Major central banks have struggled to balance the need to maintain transparency and avoid over-committing to future policy shifts. That has compelled them to issue vague, subtle hints on future actions that are hard for the public to understand.
Communication has been particularly challenging when central banks tighten policy, as markets react to any sign of reduced monetary support by pushing up bond yields and dumping stocks.
In a statement outlining its priorities for the next three years, the Reserve Bank of New Zealand (RBNZ) said it will “enhance its communications with stakeholders by taking up opportunities both to listen to them more frequently in depth, and to better explain its decisions and actions”.
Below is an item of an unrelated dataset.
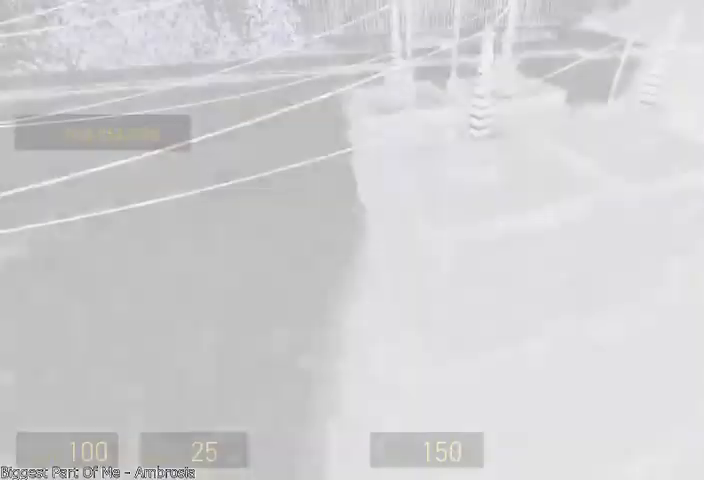
{"keys": ["d", "s", "shift"], "mouse": ["wheel_up", "wheel_down"], "events": [[333, "mouse_wheel_down", "down"]]}
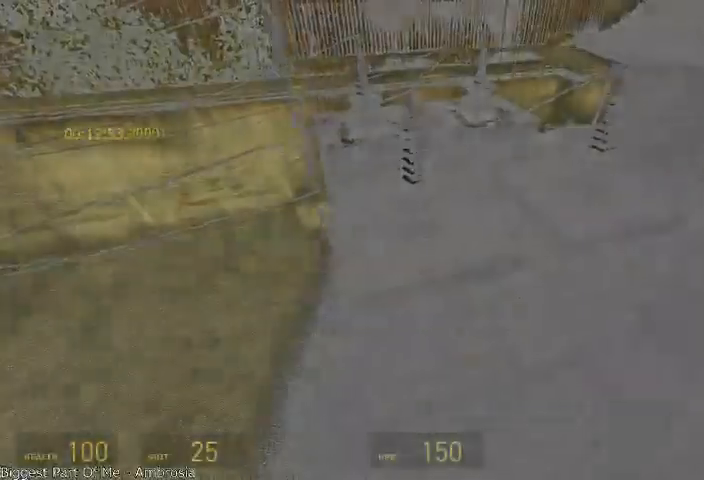
{"keys": ["d", "s", "shift"], "mouse": ["wheel_down"], "events": [[83, "mouse_wheel_up", "up"]]}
“We also intend to place New Zealanders’ understanding of us on a wider footing. We will make our messages more accessible and relevant,” the RBNZ said in its “statement of intent”.
In last year’s statement, the RBNZ said only that it would “communicate broadly on its policies, the reasons for them and the impacts of its activities” through various channels.
Though its economy is only 53rd in the world by size, New Zealand has earned a reputation for economic experimentation and a free market approach in the past three decades. Its inflation targeting strategy soon became global economic orthodoxy.
The RBNZ is set to keep rates on hold this week and signal that no near-term monetary tightening is on the cards, with inflation subdued and global trade frictions clouding the outlook for an already slowing economy.
Markets are on the lookout for any tweak that Governor Orr - who took on the job in March with a pledge to simplify the RBNZ’s messaging - could make in the bank’s policy statement.
Orr brought a fresh tone to the RBNZ’s communications, using colourful illustrations in describing his first rate decision in May to demystify the central bank’s operations.
Tuesday’s statement of intent comes at a time the RBNZ faces some major changes driven by the new Labour-led government, which took the helm in October with a campaign pledge to update the central bank’s mandate.